Two raters coded the videos: one rater coded 100%, and the second rater coded 17.4% of the videos. The second rater downloaded the written instructions and the videos from an online resource without face-to-face contact with the first rater to ensure his independence. Time-unit kappa44 was subsequently computed to estimate inter-observer agreement, understood as the accuracy of the overlap between the interval patterns generated by the raters for the same recording. Each of the recordings was divided into consecutive one-second intervals, and for each interval a 0–1 response was determined. Occurrence of coding on the rater’s part was counted as 1, and its lack was counted as 0. The 0–1 responses for each interval were subsequently assembled into a rater-specific pattern, and finally, an inter-rater kappa coefficient was calculated between these two patterns. The agreement was high and equaled 0.995. The analysis was conducted in R (v.3.5.1, the R Foundation for Statistical Computing: https://www.R-project.org). Significance level was set at 0.05.

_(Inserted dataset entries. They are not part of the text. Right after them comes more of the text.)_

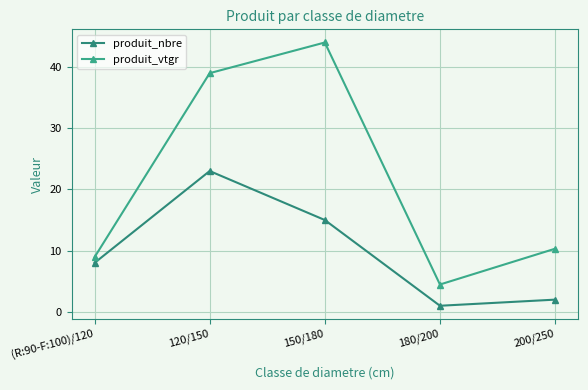

Reading left to right, extract all data points from this chart.

produit_nbre: 8.0	23.0	15.0	1.0	2.0
produit_vtgr: 8.9	39.0	44.0	4.5	10.3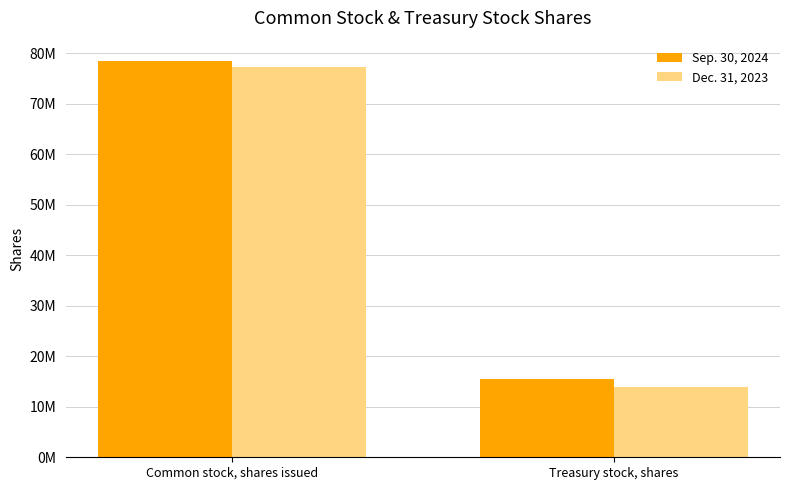

At which label does Dec. 31, 2023 reach its minimum?

Treasury stock, shares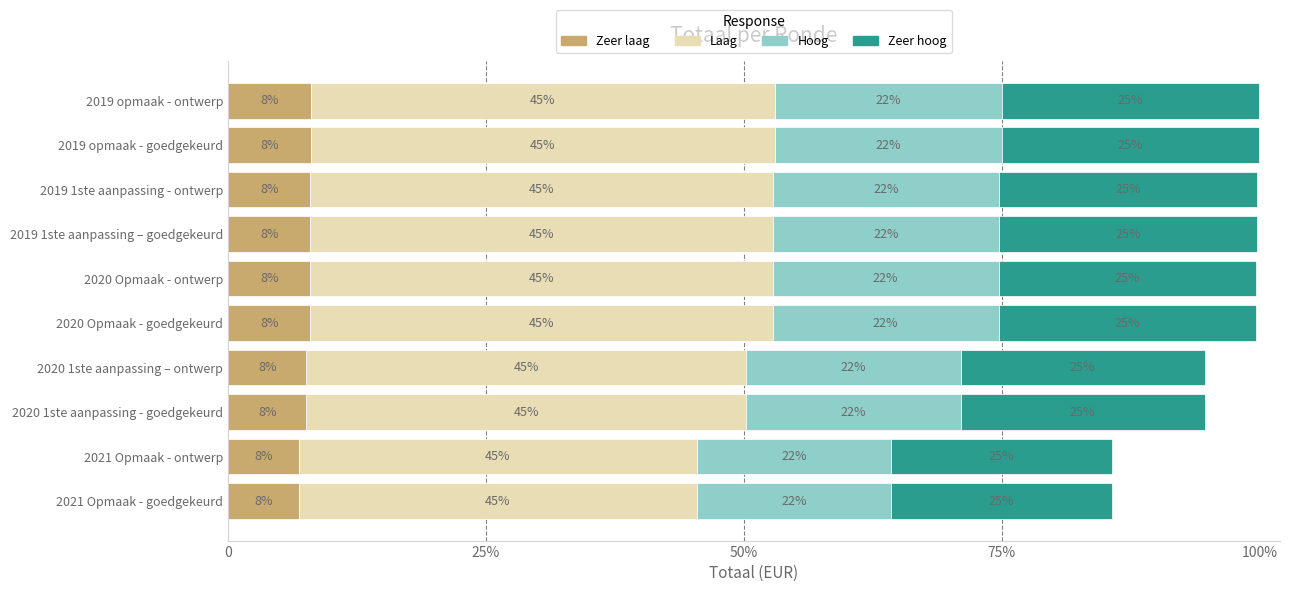

Which series has the largest total across all categories?

Laag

Coding was terminated either with the offset of the last recorded interaction or with the offset of the first interaction that led to food item’s release. For each recording, several variables were computed from the coded intervals. To obtain these variables, certain interaction times were divided either by the overall time between the onset of the first interaction and the offset of the last interaction or by a half, or a fourth of this overall time. For a full list of variables see Table S4.

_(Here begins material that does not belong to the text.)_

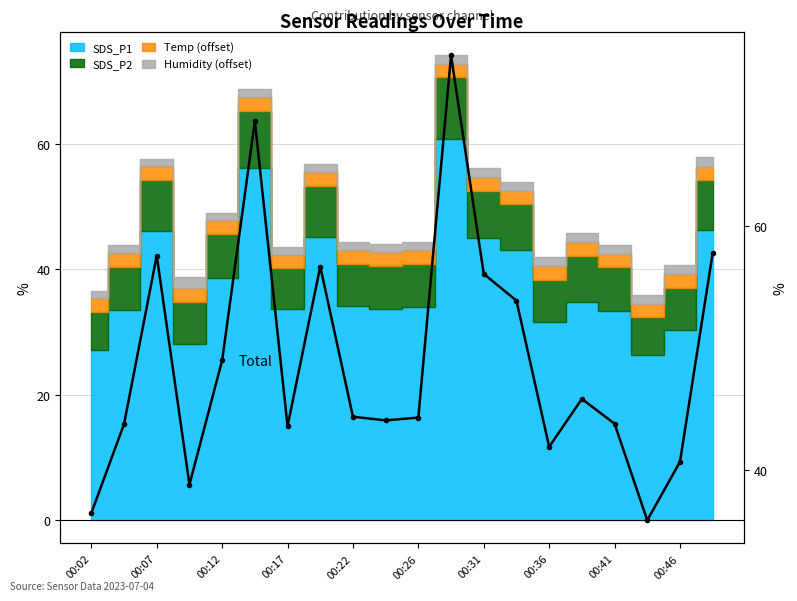

Read the value at 15.

45.8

A Generalized Linear Mixed Model with Bernoulli distribution was fit to determine the fixed effect of condition on the score (pass/fail; brms package45,46, controlling for the random effect of subject ID (control: n = 4, no-conflict: n = 6, conflict: n = 6). A series of Generalized Linear Mixed Models with Dirichlet distribution was used to estimate the fixed effect of condition on proportions of interaction time for specific tools and components of the apparatus in the test (brms package). The Dirichlet analyses were carried out only for those subjects that succeeded in the test. Note that, in the results, the effect sizes’ range equaled [− 200, 200] because two differences in %, each between [− 100, 100], were compared in the analysis.
A Generalized Linear Mixed Model with Bernoulli distribution was fit to determine the fixed effect of task on the score (pass/fail; brms package), controlling for the random effect of subject ID. Times spent on particular trainings (FOT only, or FOT and POT), from the beginning of the first to the end of the last interaction, were used to determine whether such time influenced the success in the test. The duration of the test equaled the overall time of all interactions executed in the test. Generalized Linear Mixed Models with Gamma distribution were used to estimate the effect of times spent on particular trainings and the effect of condition and task on the duration of the test. Further, Generalized Linear Mixed Models with poisson distribution were used to estimate the effect of times spent on particular trainings on the duration of the test. All data was plotted using ggplot247, soundgen48 and reshape49 packages. For details see the R script in the Supplementary Information 2.